# Definition:Contour/Length

## Definition

Let $\R^n$ be a real cartesian space of $n$ dimensions.

Let $C$ be a **contour** in $C$ defined by the (finite) sequence $\left\langle{C_1, \ldots, C_n}\right\rangle$ of directed smooth curves in $\R^n$.

Let $C_i$ be parameterized by the smooth path $\rho_i: \left[{a_i \,.\,.\, b_i}\right] \to \R^n$ for all $i \in \left\{ {1, \ldots, n}\right\}$.

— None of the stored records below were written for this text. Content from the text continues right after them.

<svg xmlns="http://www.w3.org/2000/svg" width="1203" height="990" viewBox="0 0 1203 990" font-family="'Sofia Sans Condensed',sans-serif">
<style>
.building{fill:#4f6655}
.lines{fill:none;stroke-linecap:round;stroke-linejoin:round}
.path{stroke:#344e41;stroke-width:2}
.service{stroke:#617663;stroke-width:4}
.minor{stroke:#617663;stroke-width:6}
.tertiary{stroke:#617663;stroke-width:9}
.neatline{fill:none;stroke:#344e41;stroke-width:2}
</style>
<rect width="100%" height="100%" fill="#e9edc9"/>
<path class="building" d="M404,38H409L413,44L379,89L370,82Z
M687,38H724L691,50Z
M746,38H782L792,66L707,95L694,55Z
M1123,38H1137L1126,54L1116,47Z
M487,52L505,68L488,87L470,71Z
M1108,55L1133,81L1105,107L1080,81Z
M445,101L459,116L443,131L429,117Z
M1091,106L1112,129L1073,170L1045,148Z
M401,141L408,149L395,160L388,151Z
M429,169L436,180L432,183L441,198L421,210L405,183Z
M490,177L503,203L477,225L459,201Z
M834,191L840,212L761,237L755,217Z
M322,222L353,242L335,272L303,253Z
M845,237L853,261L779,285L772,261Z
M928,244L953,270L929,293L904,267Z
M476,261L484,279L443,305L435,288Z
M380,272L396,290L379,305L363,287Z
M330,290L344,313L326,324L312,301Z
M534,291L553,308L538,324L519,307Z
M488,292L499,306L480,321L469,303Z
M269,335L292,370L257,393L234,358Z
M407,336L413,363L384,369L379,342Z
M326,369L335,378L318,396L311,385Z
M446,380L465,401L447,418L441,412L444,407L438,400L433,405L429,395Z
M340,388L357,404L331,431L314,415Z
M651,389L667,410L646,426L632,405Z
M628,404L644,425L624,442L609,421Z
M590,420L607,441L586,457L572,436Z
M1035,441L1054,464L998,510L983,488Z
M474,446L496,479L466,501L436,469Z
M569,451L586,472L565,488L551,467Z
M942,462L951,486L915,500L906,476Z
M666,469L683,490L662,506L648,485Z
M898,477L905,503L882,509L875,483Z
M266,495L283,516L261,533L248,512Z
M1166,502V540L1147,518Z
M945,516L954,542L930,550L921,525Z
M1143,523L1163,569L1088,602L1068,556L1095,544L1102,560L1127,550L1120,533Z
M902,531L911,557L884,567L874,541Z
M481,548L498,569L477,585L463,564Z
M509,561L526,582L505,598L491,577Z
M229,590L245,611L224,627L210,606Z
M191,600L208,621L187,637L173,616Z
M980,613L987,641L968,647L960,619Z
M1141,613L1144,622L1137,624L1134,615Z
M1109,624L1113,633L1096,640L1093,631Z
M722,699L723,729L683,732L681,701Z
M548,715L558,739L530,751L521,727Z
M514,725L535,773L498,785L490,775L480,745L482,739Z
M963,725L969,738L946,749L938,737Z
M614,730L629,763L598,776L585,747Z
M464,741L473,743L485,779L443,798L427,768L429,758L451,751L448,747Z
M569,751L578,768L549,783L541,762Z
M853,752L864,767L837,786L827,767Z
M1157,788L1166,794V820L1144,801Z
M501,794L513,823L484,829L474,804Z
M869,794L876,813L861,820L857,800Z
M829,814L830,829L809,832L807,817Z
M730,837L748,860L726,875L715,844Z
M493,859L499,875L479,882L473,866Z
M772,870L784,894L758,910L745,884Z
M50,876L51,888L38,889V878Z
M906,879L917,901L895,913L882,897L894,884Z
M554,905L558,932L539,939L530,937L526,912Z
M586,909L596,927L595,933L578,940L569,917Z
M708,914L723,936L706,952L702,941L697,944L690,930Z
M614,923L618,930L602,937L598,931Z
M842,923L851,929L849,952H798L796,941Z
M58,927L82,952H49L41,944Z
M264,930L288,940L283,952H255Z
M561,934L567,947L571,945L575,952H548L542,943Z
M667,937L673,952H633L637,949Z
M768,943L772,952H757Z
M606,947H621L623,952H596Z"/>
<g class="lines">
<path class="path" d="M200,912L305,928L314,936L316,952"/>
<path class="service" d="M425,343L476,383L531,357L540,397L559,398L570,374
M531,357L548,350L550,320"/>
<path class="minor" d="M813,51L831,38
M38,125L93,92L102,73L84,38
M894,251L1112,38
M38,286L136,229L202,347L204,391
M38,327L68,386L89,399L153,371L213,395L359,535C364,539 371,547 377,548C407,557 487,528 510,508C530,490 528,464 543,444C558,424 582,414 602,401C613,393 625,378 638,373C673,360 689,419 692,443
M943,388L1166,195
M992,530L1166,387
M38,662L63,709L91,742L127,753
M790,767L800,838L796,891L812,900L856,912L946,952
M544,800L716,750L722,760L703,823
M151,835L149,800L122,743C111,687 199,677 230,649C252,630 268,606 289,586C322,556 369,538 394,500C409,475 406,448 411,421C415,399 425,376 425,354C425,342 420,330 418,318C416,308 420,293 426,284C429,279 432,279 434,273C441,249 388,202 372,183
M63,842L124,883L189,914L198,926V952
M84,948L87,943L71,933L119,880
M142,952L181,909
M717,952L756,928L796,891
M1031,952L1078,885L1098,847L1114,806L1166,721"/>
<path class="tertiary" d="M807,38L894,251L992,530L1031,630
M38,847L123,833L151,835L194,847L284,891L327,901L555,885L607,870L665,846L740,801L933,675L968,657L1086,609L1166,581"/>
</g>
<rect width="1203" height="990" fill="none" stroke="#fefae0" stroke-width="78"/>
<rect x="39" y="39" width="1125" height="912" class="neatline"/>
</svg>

The **length** of $C$ is defined as:

- $\displaystyle L \left({C}\right) := \sum_{i \mathop = 1}^n \int_{a_i}^{b_i} \left\vert{\rho_i' \left({t}\right) }\right\vert \rd t$

### Complex Plane

The definition carries over to the complex plane, in which context it is usually applied:

Let $C$ be a **contour** in $C$ defined by the (finite) sequence $\left\langle{C_1, \ldots, C_n}\right\rangle$ of directed smooth curves in $\C$.

Let $C_i$ be parameterized by the smooth path $\gamma_i: \left[{a_i\,.\,.\,b_i}\right] \to \C$ for all $i \in \left\{ {1, \ldots, n}\right\}$.

The **length** of $C$ is defined as:

- $\displaystyle L \left({C}\right) := \sum_{i \mathop = 1}^n \int_{a_i}^{b_i} \left\vert{\gamma_i' \left({t}\right) }\right\vert \rd t$

## Also see

- Length of Contour is Well-Defined: $L \left({C}\right)$ is defined and independent of the parameterizations of $C_1, \ldots, C_n$.